Pierre Laporte : Cela fait longtemps que nous réclamons à la présidence une plus grande concertation au sein de sa majorité. Cette position de Stéphane Troussel va dans le bon sens et nous espérons qu’elle se concrétisera. Nous souhaitons être réellement associés à la réflexion autour de ces 4 projets importants, plus que nous ne l’avons malheureusement été jusqu’ici. Nous avons des choses à dire, des propositions concrètes à formuler sur tous ces sujets.
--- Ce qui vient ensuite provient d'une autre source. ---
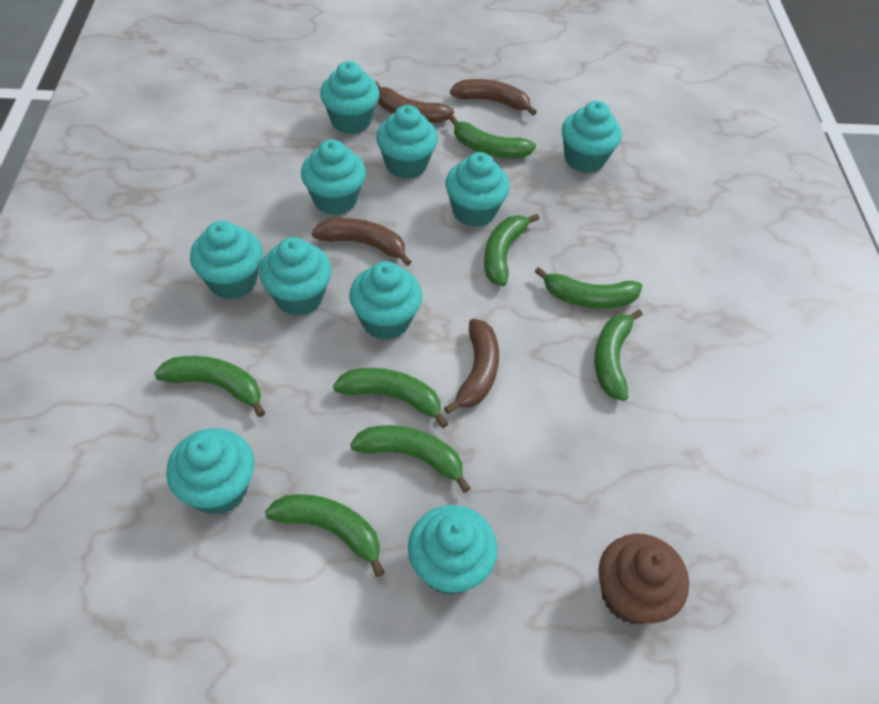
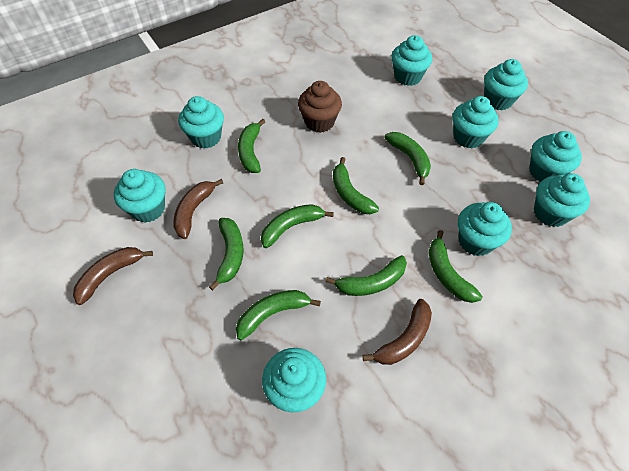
brown banana: 4 -> 3
turquoise cupcake: 10 -> 9

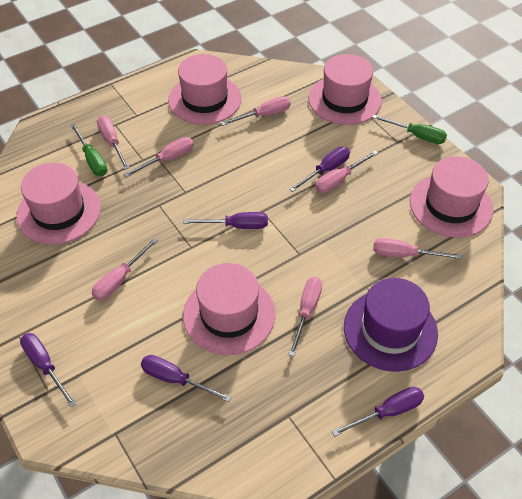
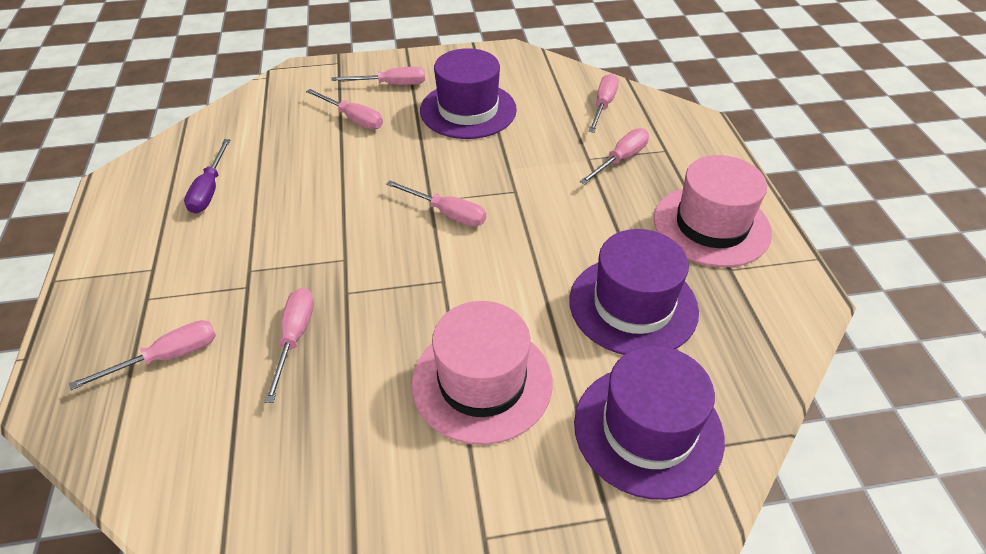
green screwdriver: 2 -> 0
pink hat: 5 -> 2
purple hat: 1 -> 3
purple screwdriver: 5 -> 1

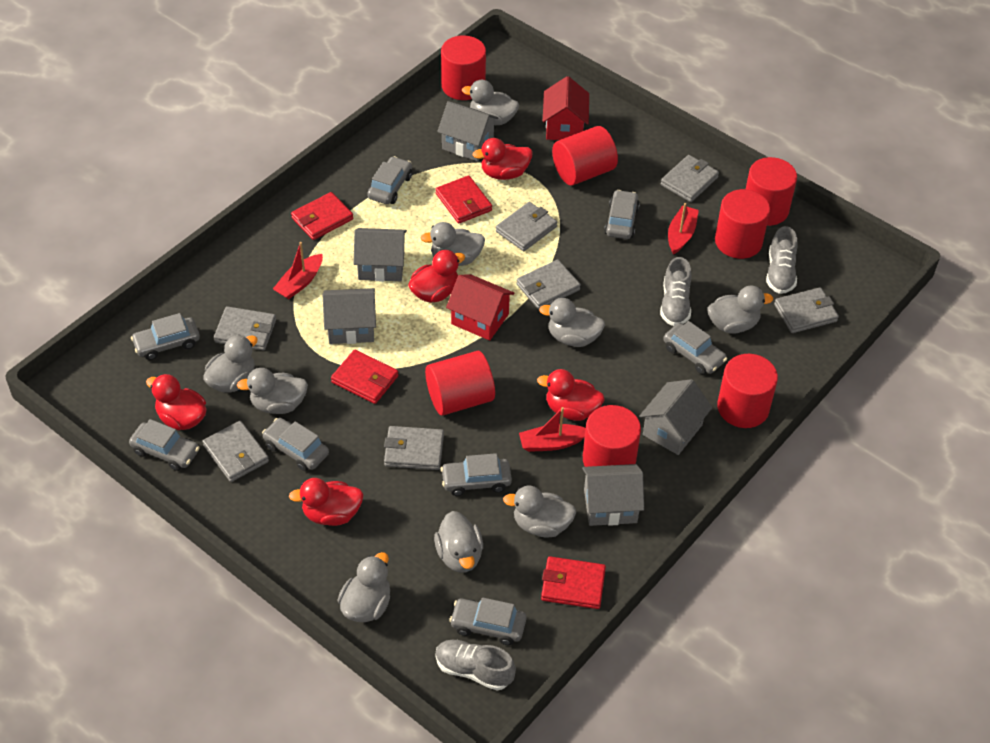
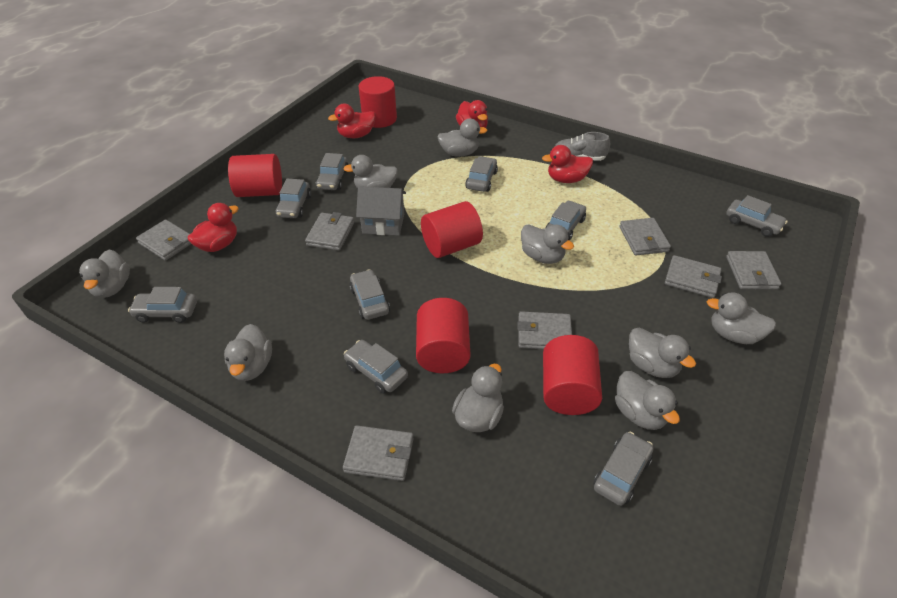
grey car: 8 -> 9
grey house: 5 -> 1
grey shoe: 3 -> 1
red boat: 3 -> 0
red cylinder: 7 -> 5
red duck: 5 -> 4
red house: 2 -> 0
red wallet: 4 -> 0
Dans les prochaines semaines, Stéphane Troussel va organiser aussi une concertation à propos de l’acte III de la décentralisation et du rôle du Conseil général. Qu’avez-vous à proposer de votre côté ?
Pierre Laporte : Encore une fois, c’est une bonne initiative. Tout d’abord, cet acte III de la décentralisation doit s’accompagner d’une réforme fiscale profonde qui permette une juste répartition des richesses. C’est seulement à cette condition que nos services publics pourront fonctionner efficacement et que la vie des gens en sera facilitée. Ensuite, nous souhaitons que tout ce qui relève de la solidarité nationale revienne dans le giron de l’Etat (RSA, Allocation personnes âgées, prestation de compensation du handicap). Enfin, un Conseil général devrait pouvoir agir au-delà de ses compétences obligatoires, en fonction des besoins de son territoire et de ses habitants. C’est pourquoi nous plaidons pour un maintien de la clause de compétence générale.
* Arnaud Montebourg : « Est-ce qu’on ne peut pas faire gouverner ensemble le travail et le capital ? Prenez la proposition qui vous paraît le plus inacceptable dans les revendications de la CGT ! Et à eux, je dis : prenez la revendication la plus insupportable à vos yeux dans le programme du MEDEF ! Commençons à discuter ! Il y aura des compromis où nous sommes tous gagnants… ».